Vancouver's band Mitochondrion unleashed a putrescent hybrid of
death and black metal on
Archaeaeon (2008 - Dark Descent, 2011).
The distorted, droning and very low growl of Shawn Hache,
represents the opposite pole of
Nick Yanchuk's guitar and bass free-form mayhem in the
nine-minute Into the Pit of Babel (interrupted by an eerie pause).
There is a pause also in the middle of the
grotesque satanic dance Akashic Predation, although that one is
drowned in guitar pyrotechnics.
The 15-minute 137 - Death's Hendecaratia is emblematic of what does not
work with this approach: here the pause rules supreme and for ten minutes
we are not sure if we are entering "power ballad" territory or simply a
vacuum of ideas (then finally something happens but it is not exactly
the most exciting and/or original of ideas).
Hache's brooding aplomb horror and the contrast with the guitar's
multidimensional chaos are perhaps better demonstrated in the shorter
merciless songs,
such as Agonizing - In the Shadow of the Hammerblow.
The fusion of the melodic and atonal ends of the spectrum is effective
instead in Oath in Defiance, which is mostly midtempo, but achieves both
a truly epic and babelic confusion in the middle and a noisy apotheosis at
the end.
On the other hand, the mission seems to be more atmospheric than
murderous and then less extreme songs like Infernal Weapons Summons
play their role well.
The horror miniature Descent ends in the droning distortion that begins
the ten-minute Wraithlike, whose two proto-melodic sections
are surgically separated by yet another pause and whose heroic finale is
laid out by a verbose guitar solo.
Mitochondrion is not about violence but about meaning.
Four minutes of noise, titled Conclusion - Organum Exitus, close
the album and show that the trio could succeed in the world of ambient music
as well.
The pauses stand a little bit in the way, and the drumming is somewhat stale,
but overall the album strikes an impressive balance of
musicianship and nihilism.
The sound of Parasignosis (Profound Lore, 2011)
is massive and dense. The pauses of the previous album have been flooded with
large doses of cacophony, the growl has become even deeper, evoking occult
ceremonies, and the result is one of the blackest albums ever made.
The oceanic sound of the overture,
Plague Evockation,
is emblematic.
This is the first movement of the three-movement suite
Pestilentiam Intus Vocamus - Voluntatem Absolvimus.
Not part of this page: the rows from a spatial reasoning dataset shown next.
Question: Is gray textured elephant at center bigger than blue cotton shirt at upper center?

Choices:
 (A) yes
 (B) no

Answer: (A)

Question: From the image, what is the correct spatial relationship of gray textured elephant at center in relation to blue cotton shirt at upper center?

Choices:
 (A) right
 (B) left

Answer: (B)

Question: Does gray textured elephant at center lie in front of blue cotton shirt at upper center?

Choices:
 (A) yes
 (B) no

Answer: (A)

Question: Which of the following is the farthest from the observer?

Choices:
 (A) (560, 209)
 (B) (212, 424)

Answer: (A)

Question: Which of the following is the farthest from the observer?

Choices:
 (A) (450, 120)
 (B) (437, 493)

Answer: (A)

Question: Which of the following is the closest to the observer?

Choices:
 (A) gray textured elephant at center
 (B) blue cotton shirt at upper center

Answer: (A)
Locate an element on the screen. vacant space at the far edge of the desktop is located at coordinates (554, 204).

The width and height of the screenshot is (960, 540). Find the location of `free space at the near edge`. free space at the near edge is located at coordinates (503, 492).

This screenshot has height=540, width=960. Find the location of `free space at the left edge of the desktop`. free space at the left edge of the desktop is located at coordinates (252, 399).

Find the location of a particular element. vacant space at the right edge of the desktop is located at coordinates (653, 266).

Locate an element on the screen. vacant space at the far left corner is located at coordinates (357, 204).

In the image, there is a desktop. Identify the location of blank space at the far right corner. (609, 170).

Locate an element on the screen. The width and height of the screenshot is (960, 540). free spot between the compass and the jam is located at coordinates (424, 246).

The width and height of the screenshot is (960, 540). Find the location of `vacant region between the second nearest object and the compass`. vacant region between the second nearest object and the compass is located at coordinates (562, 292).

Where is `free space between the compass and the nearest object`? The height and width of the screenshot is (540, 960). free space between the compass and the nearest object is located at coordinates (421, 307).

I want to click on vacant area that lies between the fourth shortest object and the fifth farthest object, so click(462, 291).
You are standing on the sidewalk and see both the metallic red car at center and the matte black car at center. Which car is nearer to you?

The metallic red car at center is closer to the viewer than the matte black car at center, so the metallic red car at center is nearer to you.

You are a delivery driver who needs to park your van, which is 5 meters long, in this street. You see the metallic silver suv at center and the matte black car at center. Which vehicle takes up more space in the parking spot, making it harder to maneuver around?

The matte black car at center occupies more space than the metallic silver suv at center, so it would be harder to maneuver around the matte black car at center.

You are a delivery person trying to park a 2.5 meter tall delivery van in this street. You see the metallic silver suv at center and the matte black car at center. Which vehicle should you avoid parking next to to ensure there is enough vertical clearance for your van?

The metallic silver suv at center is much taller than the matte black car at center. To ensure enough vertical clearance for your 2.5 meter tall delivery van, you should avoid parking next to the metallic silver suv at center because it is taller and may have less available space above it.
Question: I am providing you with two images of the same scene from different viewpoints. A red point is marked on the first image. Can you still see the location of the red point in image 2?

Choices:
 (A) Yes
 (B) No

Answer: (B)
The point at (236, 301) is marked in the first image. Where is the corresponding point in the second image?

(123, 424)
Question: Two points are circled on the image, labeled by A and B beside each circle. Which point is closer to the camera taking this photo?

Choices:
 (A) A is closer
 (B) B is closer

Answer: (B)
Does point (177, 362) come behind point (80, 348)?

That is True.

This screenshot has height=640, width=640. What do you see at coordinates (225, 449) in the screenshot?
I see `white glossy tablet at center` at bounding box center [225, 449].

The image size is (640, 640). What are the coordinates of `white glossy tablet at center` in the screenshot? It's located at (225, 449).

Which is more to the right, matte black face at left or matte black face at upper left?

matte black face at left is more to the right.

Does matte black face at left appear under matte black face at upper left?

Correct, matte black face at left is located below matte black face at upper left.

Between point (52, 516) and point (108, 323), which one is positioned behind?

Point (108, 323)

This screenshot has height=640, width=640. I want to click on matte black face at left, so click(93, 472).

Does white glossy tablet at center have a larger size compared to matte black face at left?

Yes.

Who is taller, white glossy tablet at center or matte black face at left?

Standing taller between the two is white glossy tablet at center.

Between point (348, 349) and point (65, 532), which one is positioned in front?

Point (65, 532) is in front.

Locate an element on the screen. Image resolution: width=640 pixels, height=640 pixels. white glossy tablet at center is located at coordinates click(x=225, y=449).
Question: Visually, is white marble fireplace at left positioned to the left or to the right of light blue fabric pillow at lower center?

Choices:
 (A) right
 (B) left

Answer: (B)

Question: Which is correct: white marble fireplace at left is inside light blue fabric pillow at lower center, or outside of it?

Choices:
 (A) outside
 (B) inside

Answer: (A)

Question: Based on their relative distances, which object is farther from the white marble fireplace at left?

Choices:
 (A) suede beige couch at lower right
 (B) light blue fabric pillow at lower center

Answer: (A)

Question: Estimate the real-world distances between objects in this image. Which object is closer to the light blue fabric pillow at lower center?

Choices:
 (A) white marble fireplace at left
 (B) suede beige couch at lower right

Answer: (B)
The second one, Lex Ego Exitium, plods along with
panzer rhythm and heroic riffs, and then suddenly lashes out with
demonic virulence.
The ten-minute conclusion, Tetravirulence, piles up a
cartoonish march, a vicious guitar onslaught, a
grotesque singalong (in the usual growled register),
an instrumental break that evokes all the masters from Jimi Hendrix to Black Sabbath and to Deep Purple,
and then somehow synthesizes all these element into the
stormy crescendo of a repeated pattern, the equivalent of an orchestra of percussion.
Trials
is a volcanic eruption of noise, with an unstoppable tirade of
smashing and screeching guitar, while
the low-droning vocals seem to plunge into a black hole.
Inside the delirious gallop of Parasignosis
the guitars spin and coil so frantically that they seem to imitate the digital noise of a videogame,
but by the end the song has become a completely different beast, almost a soundtrack for a war movie.
The "military" motif is carried into the
eight-minute Banishment, that feels like a carpet bombing for three
minutes (but then becomes a bit static and predictable) and
especially into the martial drumming and shooting guitar of Kathenotheism.
The nine-minute closer Ambient Outro is abstract soundpainting: it leaves
the catacombs where the ceremony has been held and it roams vast alien spaces
in search of spiritual meaning.
The album clearly loses momentum towards the end, but the first six songs
are enough to make even zombies dance hysterically.